A new Alaska Fisheries Science Center study examines how fish populations changed over 34 past years of varying climate conditions, and may provide clues to how future changes will affect fisheries. And what happens in the Bering Sea has broader implications.
“This is a place where we can watch changes in the marine environment,” says fisheries biologist Steve Barbeaux of NOAA’s Alaska Fisheries Science Center, lead author of the study. “Climate variability has increased in the Bering Sea in recent years, and we can use that to study how ecosystems respond to change.”
Trawling for Data
Every year, scientists from the Alaska Fisheries Science Center spend summer at sea collecting data vital for managing and conserving Bering Sea marine resources.
Summer bottom trawl surveys provide the information fisheries managers need to set quotas for sustainable fishing: where fish are, how many, what species, sex, size, and age; and environmental data such as ocean temperature.
Now this vast data resource can be seen in a way it never has before. Barbeaux analyzed survey data from 1986 to 2015 to explore patterns of fish distribution by species, size and sex in relation to environmental conditions. He mapped the data to create visualizations that show fish life histories unfolding over space and time.
“This would not have been possible without a consistent, long term survey,” Barbeaux says. “Having a 34-year time series is invaluable. It let us investigate in detail the sensitivity of species to environmental change and the degree to which species are already adapted to natural variation in the environment.”
Sufficient data were available for in-depth analyses of 22 groundfish species, from arrowtooth flounder to yellowfin sole.
“To me the most exciting thing about this research is being able to see all the species together in one place, being able to compare and contrast them”, says Barbeaux. “One thing that hasn’t been looked at for these species is similarities and differences in life histories.”
The Matter of Size
Young fish don’t always hang around with their parents. Juvenile fish may eat different food, seek protection from different predators, or prefer different environmental conditions than adults.
These ontogenetic differences -- changes with age -- mean big and small fish of the same species could respond very differently to changes in the ocean environment. So in the study, Barbeaux recognized that size matters.
“Changes in Bering Sea fish distributions in relation to climate variability have been widely reported,” says Barbeaux. “But no other study has specifically examined ontogenetic differences in how fish respond to climate variability”.

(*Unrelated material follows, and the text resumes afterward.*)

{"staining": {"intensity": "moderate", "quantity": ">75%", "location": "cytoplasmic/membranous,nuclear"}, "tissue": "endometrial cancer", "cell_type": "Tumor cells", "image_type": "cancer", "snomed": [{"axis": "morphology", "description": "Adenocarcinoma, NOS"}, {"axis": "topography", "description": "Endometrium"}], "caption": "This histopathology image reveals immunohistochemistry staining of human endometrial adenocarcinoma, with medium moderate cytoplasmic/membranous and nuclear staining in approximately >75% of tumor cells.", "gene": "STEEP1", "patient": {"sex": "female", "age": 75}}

One reason young fish may respond differently to environmental change than adults of the same species is that they may live in different places. The study identified two common ontogenetic migration patterns:
• Descending life history species use shallow bays and nearshore areas as nurseries then migrate to deeper waters as they grow. Alaska plaice, northern rock sole, Pacific cod, Pacific halibut, starry flounder, and yellowfin sole all shared this pattern.

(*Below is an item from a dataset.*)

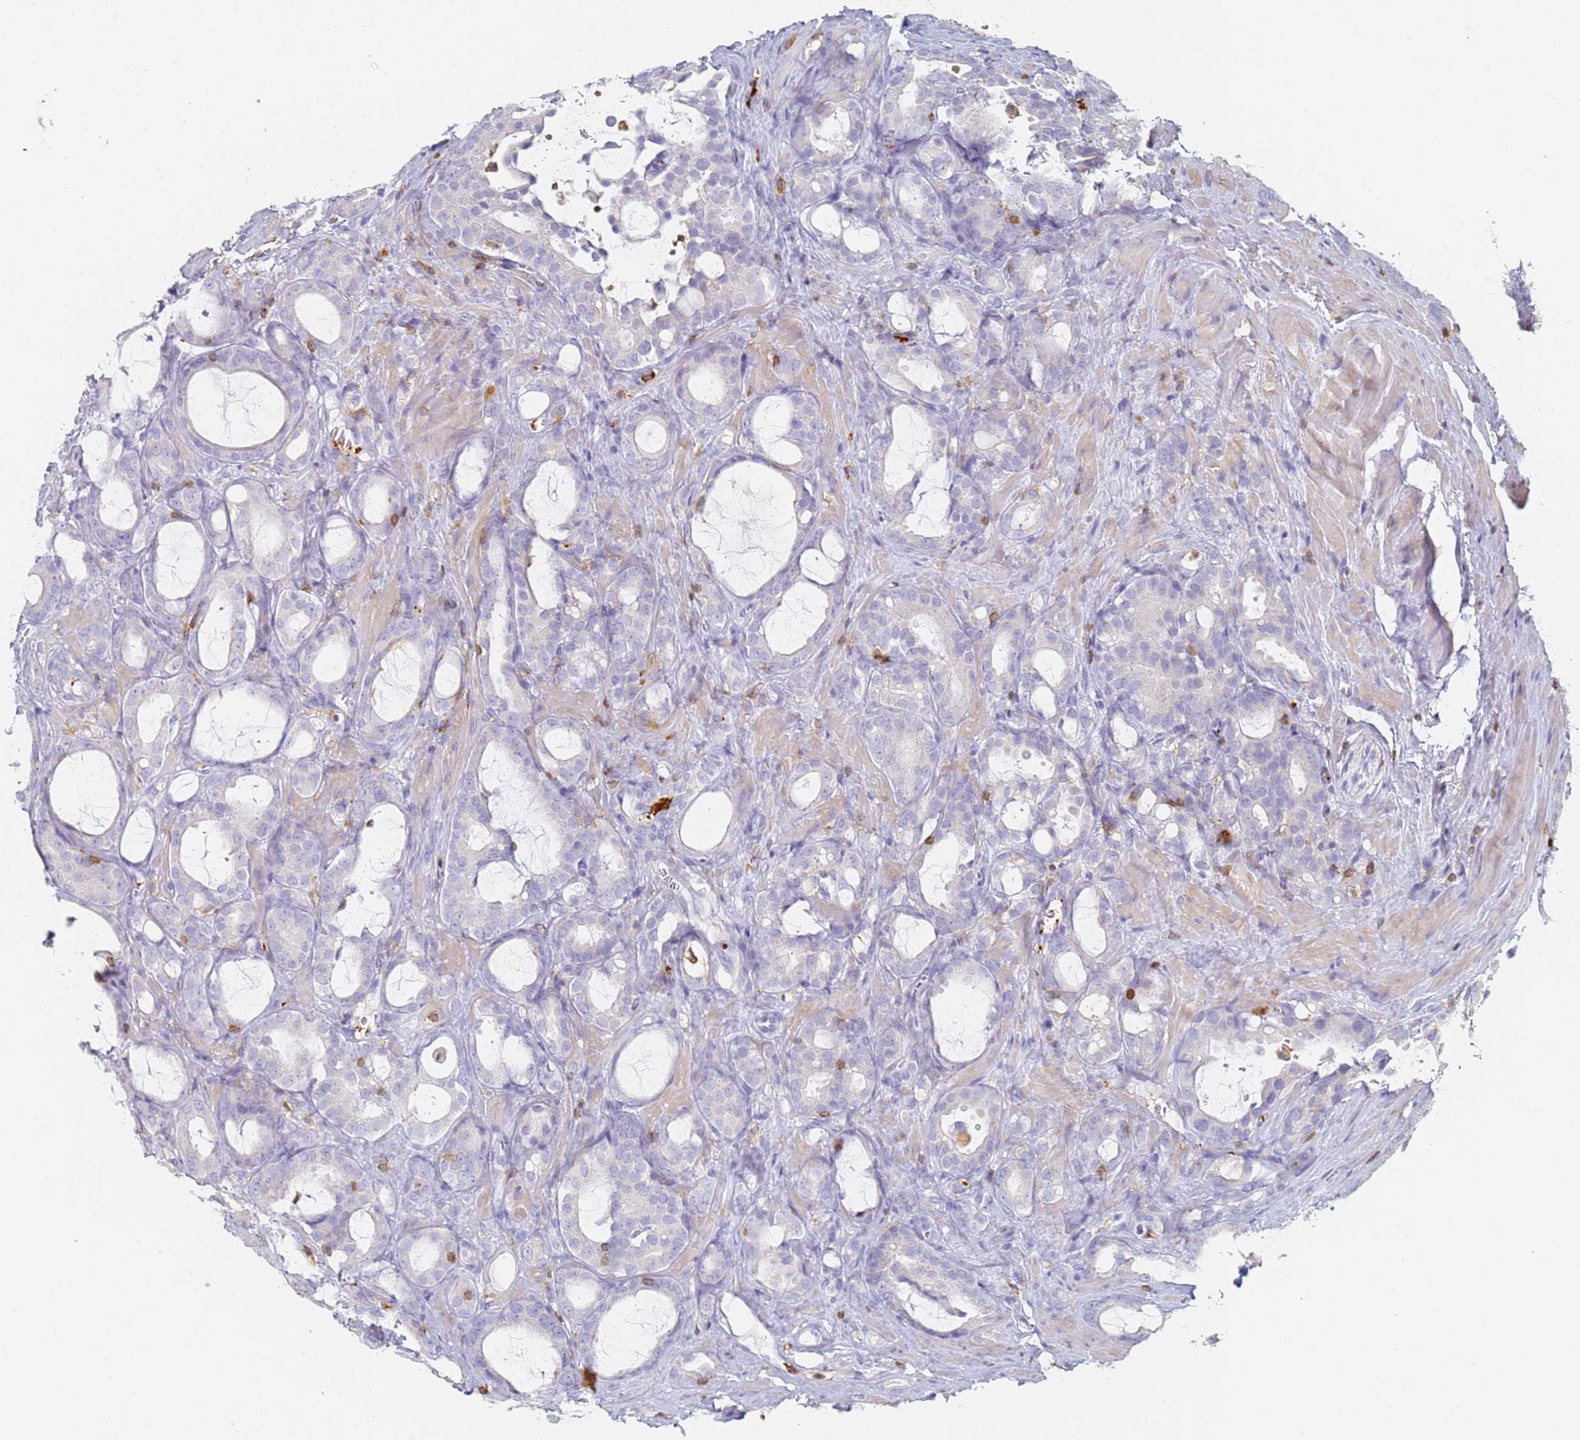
{"staining": {"intensity": "negative", "quantity": "none", "location": "none"}, "tissue": "prostate cancer", "cell_type": "Tumor cells", "image_type": "cancer", "snomed": [{"axis": "morphology", "description": "Adenocarcinoma, High grade"}, {"axis": "topography", "description": "Prostate"}], "caption": "Immunohistochemistry (IHC) image of neoplastic tissue: adenocarcinoma (high-grade) (prostate) stained with DAB exhibits no significant protein staining in tumor cells.", "gene": "BIN2", "patient": {"sex": "male", "age": 72}}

• Ascending life history species settle or originate as small fish in deeper waters then migrate or expand their distribution into shallower areas as they grow. Alaska skate, Bering skate, and flathead sole followed this pattern.
Other species showed unique patterns. Walleye pollock migrated from shallow to deep then back to shallow areas over the course of life. Alaska skate do the opposite, starting in deeper nursery areas and moving to shallower areas as they grow and mature, then back to deeper waters as adults.
“Understanding these patterns is important to help identify critical habitats and settling areas,” says Barbeaux.
Mapping species distributions by size revealed not only ontogenetic migration patterns, but also environmental preferences and effects of changing conditions over time.
Barbeaux highlights a few findings in the study:
• Some species prefer relatively cold or warm, shallow or deep waters. This knowledge could help predict where they will go when conditions change.
• Climate affected middle life stages most. For the species that shifted distribution between warm and cold years, mid-size fish were most affected. Barbeaux speculates that mature and young fish may be limited to spawning and nursery grounds, while mid-size fish are free to follow food and temperature preferences.
• Six species showed distinct shifts in distribution over time. These shifts in response to climate may affect interactions among species or stages. For example, more overlap in the distributions of pollock and arrowtooth flounder could mean more predation on pollock; or more overlap between young and adult pollock could mean more cannibalism.
Barbeaux emphasizes that these findings represent only some of the potential knowledge to be gained from these data. The study presents a wealth of data in an accessible form that other scientists can use in their research. ”This will be a publicly available resource. These data represent a lot of work over many years by a lot of people, and anyone can use them.”